▸ **DATA EXTRACT**
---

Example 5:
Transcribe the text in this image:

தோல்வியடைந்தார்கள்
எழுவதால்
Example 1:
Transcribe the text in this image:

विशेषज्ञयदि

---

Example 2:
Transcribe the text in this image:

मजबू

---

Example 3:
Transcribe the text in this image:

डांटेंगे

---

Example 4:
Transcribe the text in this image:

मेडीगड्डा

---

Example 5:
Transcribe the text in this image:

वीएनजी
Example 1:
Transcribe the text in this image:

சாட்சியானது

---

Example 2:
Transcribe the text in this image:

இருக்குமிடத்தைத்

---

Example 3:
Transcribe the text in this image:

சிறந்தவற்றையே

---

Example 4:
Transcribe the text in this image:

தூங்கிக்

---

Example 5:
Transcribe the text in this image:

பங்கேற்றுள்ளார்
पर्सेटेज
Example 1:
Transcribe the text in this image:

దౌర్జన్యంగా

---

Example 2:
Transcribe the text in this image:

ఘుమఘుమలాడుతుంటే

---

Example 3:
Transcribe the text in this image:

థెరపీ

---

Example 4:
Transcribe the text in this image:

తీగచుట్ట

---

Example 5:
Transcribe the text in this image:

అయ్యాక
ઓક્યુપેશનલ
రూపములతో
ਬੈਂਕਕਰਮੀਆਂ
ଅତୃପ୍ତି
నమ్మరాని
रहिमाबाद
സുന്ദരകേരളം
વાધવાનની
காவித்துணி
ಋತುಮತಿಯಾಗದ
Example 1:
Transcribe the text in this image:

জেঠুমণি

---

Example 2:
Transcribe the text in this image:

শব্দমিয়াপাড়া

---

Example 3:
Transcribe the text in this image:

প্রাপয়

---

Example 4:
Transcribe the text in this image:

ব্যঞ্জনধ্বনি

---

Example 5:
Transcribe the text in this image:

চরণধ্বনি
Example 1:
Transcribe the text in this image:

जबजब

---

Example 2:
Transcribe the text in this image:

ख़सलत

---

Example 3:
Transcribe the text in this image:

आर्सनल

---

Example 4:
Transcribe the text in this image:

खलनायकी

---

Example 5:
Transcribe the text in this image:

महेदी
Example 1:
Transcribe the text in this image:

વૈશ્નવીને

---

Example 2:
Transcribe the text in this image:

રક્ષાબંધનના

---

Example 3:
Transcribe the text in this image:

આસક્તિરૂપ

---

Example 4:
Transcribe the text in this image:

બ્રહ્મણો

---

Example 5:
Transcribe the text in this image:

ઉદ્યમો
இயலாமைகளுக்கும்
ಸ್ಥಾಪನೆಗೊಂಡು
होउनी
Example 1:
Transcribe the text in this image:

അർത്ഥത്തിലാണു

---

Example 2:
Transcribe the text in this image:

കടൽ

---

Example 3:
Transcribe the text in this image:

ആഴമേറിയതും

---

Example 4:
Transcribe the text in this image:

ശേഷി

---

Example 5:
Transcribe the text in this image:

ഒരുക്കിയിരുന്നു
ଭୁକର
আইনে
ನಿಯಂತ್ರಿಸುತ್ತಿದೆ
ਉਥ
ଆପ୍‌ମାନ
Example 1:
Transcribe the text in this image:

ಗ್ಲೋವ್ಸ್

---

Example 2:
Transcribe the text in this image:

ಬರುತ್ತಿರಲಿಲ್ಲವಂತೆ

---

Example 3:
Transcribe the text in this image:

▸ **WORK TASK**
For this exercise, restate every record word for word.

▸ **EXERCISE OUTPUT**
---

Example 5:
Transcribe the text in this image:

தோல்வியடைந்தார்கள்
எழுவதால்
Example 1:
Transcribe the text in this image:

विशेषज्ञयदि

---

Example 2:
Transcribe the text in this image:

मजबू

---

Example 3:
Transcribe the text in this image:

डांटेंगे

---

Example 4:
Transcribe the text in this image:

मेडीगड्डा

---

Example 5:
Transcribe the text in this image:

वीएनजी
Example 1:
Transcribe the text in this image:

சாட்சியானது

---

Example 2:
Transcribe the text in this image:

இருக்குமிடத்தைத்

---

Example 3:
Transcribe the text in this image:

சிறந்தவற்றையே

---

Example 4:
Transcribe the text in this image:

தூங்கிக்

---

Example 5:
Transcribe the text in this image:

பங்கேற்றுள்ளார்
पर्सेटेज
Example 1:
Transcribe the text in this image:

దౌర్జన్యంగా

---

Example 2:
Transcribe the text in this image:

ఘుమఘుమలాడుతుంటే

---

Example 3:
Transcribe the text in this image:

థెరపీ

---

Example 4:
Transcribe the text in this image:

తీగచుట్ట

---

Example 5:
Transcribe the text in this image:

అయ్యాక
ઓક્યુપેશનલ
రూపములతో
ਬੈਂਕਕਰਮੀਆਂ
ଅତୃପ୍ତି
నమ్మరాని
रहिमाबाद
സുന്ദരകേരളം
વાધવાનની
காவித்துணி
ಋತುಮತಿಯಾಗದ
Example 1:
Transcribe the text in this image:

জেঠুমণি

---

Example 2:
Transcribe the text in this image:

শব্দমিয়াপাড়া

---

Example 3:
Transcribe the text in this image:

প্রাপয়

---

Example 4:
Transcribe the text in this image:

ব্যঞ্জনধ্বনি

---

Example 5:
Transcribe the text in this image:

চরণধ্বনি
Example 1:
Transcribe the text in this image:

जबजब

---

Example 2:
Transcribe the text in this image:

ख़सलत

---

Example 3:
Transcribe the text in this image:

आर्सनल

---

Example 4:
Transcribe the text in this image:

खलनायकी

---

Example 5:
Transcribe the text in this image:

महेदी
Example 1:
Transcribe the text in this image:

વૈશ્નવીને

---

Example 2:
Transcribe the text in this image:

રક્ષાબંધનના

---

Example 3:
Transcribe the text in this image:

આસક્તિરૂપ

---

Example 4:
Transcribe the text in this image:

બ્રહ્મણો

---

Example 5:
Transcribe the text in this image:

ઉદ્યમો
இயலாமைகளுக்கும்
ಸ್ಥಾಪನೆಗೊಂಡು
होउनी
Example 1:
Transcribe the text in this image:

അർത്ഥത്തിലാണു

---

Example 2:
Transcribe the text in this image:

കടൽ

---

Example 3:
Transcribe the text in this image:

ആഴമേറിയതും

---

Example 4:
Transcribe the text in this image:

ശേഷി

---

Example 5:
Transcribe the text in this image:

ഒരുക്കിയിരുന്നു
ଭୁକର
আইনে
ನಿಯಂತ್ರಿಸುತ್ತಿದೆ
ਉਥ
ଆପ୍‌ମାନ
Example 1:
Transcribe the text in this image:

ಗ್ಲೋವ್ಸ್

---

Example 2:
Transcribe the text in this image:

ಬರುತ್ತಿರಲಿಲ್ಲವಂತೆ

---

Example 3:
Transcribe the text in this image:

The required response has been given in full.